I’m a shy person. I know there are tons of you out there who won’t believe me because I fake outgoing so well, or because I have a pretty congenial personality, but the truth is.. I’m tremendously shy, and not really brave to boot. If I’m travelling alone, this combination of shy and cowardly usually gets the better of me. I usually stick to the hotel rooms, nervous about venturing out, walking and eating alone. I worry about getting lost (turns out that fear is accurate and appropriate) and truth be told, things aren’t as much fun alone as they are with other people. I’m forever seeing things and wanting to share them, and when it’s just me, it’s like things lack resonance or permanence. It’s like they aren’t really happening. Yesterday, this feeling was cemented by the profound exhaustion, but I was determined to see London (and to stay up until at least 8pm) and I have so little time to do it that I had all sorts of plans not to let my instinct to stay safe and alone come between me and and adventure.
Yesterday after I posted, I set myself a mission. I would buy buttons, that would take me into London (and keep me moving so I didn’t fall asleep) and I would write about it so that it didn’t seem so lonely.
I bought a map, a notebook and a great pen, googled the button store closest to me, wrote the address on the top of the first page of the notebook in firm block letters and left the safety of the hotel. (I put £20 in my pocket before I went, just in case I had to bail out and take a cab back.) I walked along the street (keeping left. I can be taught) passing Greycoat Hospital school as I went, past Georgian row houses, very narrow and tall with wrought iron all over them, window boxes spilling bright petunias over old brick. (I bet it costs a million pounds to live in a row house at Greycoat Place. Maybe two.) I walked along Victoria street, past a pub that looked nice – but getting a pint ran counter to my goal. (Plus, drinking a pint alone in a pub is too far a stretch for someone just practising being Captain Adventure.) I passed Westminster Abbey with tourists swarming the place.
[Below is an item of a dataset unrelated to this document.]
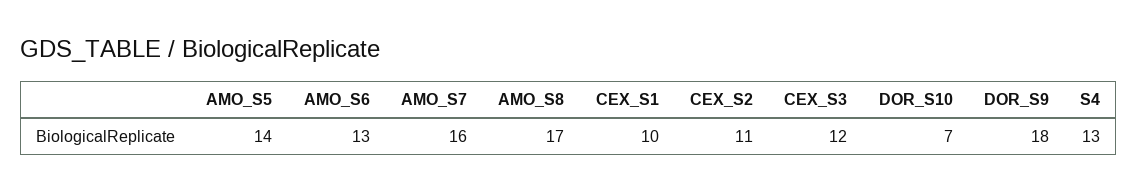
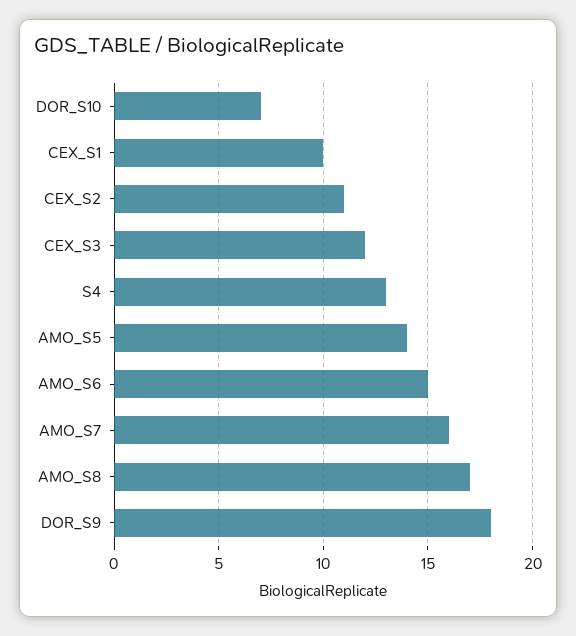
AMO_S6: 13 -> 15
I wish now I’d gone in for evensong, there has been music in the Abbey every day for more than a thousand years.
At Parliament Square I stopped and admired Big Ben… or what I believe is Big Ben, if it’s not, don’t shatter the moment for me. It was grand.
I walked more, coming up on Trafalgar Square again, and now it was busy, not the empty place it had been at 8:00 that morning. There were people everywhere, climbing the lions, draped over fountains, all laughing, taking pictures – even the pigeons had turned up. I’d noted them conspicuously absent that morning – I think it’s part of why I didn’t recognize it right away. I passed through the square, stopping to take a picture for a German couple on their honeymoon, and I walked right up The Strand, looking for Bedford Street, and stopping every so often to peer in shop windows, people watch and breathe. I found Bedford and wandered up and down, looking for my button shop… and eventually it dawned on me.
The button shop at 43 Bedford is now an organic coffee shop. (It looks very good, fair trade and all that, but they didn’t have any buttons.) I heaved a sigh and did the only reasonable thing an Art History minor could do, were they in my place. I packed myself off the National Gallery and spend a glorious two hours knocking myself senseless with wonder. The things I saw. The things I stood near. In every room, something to tighten my chest with awe.
I saw Seurat’s Bathers at Asnières, seeing for myself how he painted, a few dots here and there foreshadowing pointilism…Renoirs – at least four of them. I adored Van Gogh’s Sunflowers…standing inches from the canvas and looking at the thick impasto treatment, texture and height I know I’d read about, but truly never understood. There are shades of yellow in that painting that I didn’t ever think, when I thought yellow. I am changed forever. I breathed molecules in the same room as Da Vinci’s Virgin of the Rocks, I saw chalk on paper works that make me understand that I’ve never really sketched anything.
Every room, something else to sit and wonder at. Every room, something I never thought would be as wonderful as it was. Dark Caravaggios, gauzy Turners that almost seem lit from within. Landscapes by Constable, Portraits by Van Eyck – although it turns out that the Arnolfini Portrait is much smaller than I thought. I wrote a whole essay on that, and I had no idea. It was wonderful. So wonderful that I actually asked a guard in the same room with Monet’s irises if they thought they had a wonderful job. (They did.) I left the place (after contributing to Yoko Ono’s new secret project #3) and walked through St. James Park on the way home… stopping to commune with some pigeons and ducks, to whom I spoke at some length about the heartbreak of my love for Albrecht Dürer.
It was wonderful, and a very great adventure, lack of buttons besides.
PS. I have to work all day, but should this uncharacteristic sense for adventure continue past 6pm, are there knitters to be found nearby?
PPS. I have now been to 4 places on the Monopoly Board. Strand, Trafalgar Square, Whitehall and Pall Mall. This pleases me in a ridiculous way that makes me feel about six years old.